>>

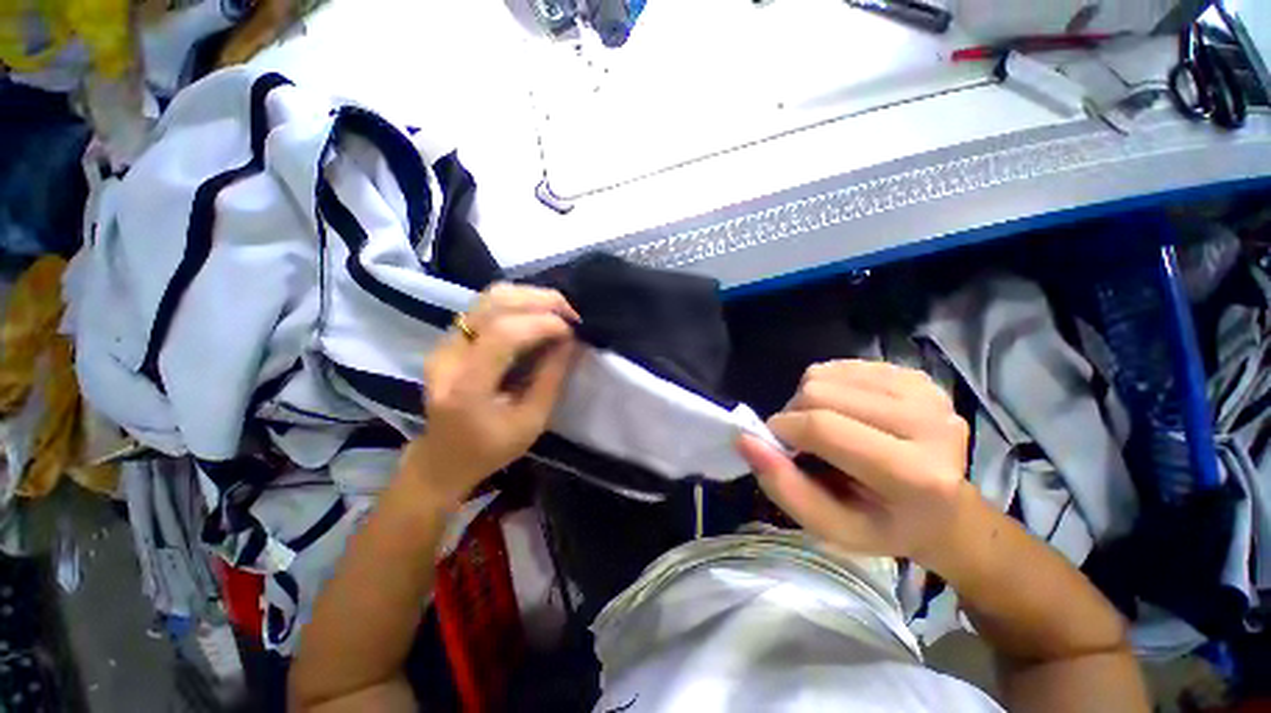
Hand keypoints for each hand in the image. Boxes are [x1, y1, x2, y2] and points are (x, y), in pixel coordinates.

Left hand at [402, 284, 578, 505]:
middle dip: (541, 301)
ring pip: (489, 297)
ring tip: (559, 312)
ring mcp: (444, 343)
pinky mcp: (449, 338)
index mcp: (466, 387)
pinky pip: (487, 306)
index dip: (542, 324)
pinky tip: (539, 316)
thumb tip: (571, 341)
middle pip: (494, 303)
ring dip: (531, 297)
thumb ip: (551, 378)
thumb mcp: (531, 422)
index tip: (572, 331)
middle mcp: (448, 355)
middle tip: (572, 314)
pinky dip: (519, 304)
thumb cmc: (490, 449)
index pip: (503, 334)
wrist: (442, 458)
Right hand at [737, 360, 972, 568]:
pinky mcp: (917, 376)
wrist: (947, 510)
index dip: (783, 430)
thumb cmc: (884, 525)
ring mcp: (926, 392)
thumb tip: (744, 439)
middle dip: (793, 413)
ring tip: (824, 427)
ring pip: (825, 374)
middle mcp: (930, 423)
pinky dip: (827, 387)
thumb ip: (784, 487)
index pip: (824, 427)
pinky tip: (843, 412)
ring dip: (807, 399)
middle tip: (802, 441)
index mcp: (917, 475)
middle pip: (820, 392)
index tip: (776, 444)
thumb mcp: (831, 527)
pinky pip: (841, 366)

<<
>>

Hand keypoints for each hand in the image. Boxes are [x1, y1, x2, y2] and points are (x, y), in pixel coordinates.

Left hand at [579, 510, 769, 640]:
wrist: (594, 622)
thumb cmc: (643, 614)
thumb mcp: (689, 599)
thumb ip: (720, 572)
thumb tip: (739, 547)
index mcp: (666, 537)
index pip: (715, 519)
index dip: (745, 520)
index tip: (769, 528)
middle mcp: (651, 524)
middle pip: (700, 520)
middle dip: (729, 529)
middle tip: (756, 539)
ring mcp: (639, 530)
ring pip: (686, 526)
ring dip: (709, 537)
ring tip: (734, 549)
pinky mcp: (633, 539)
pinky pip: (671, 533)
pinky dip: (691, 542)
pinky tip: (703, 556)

<<

Throughout the records above, find the lines in which the word "ring" appears and return them.

ring pip: (489, 297)
ring tip: (559, 312)
ring mcp: (444, 343)
ring dip: (531, 297)
ring mcp: (926, 392)
ring tip: (824, 427)
ring pip: (825, 374)
ring dip: (807, 399)
ring mcp: (639, 530)
ring pip: (686, 526)
ring dip: (709, 537)
ring tip: (734, 549)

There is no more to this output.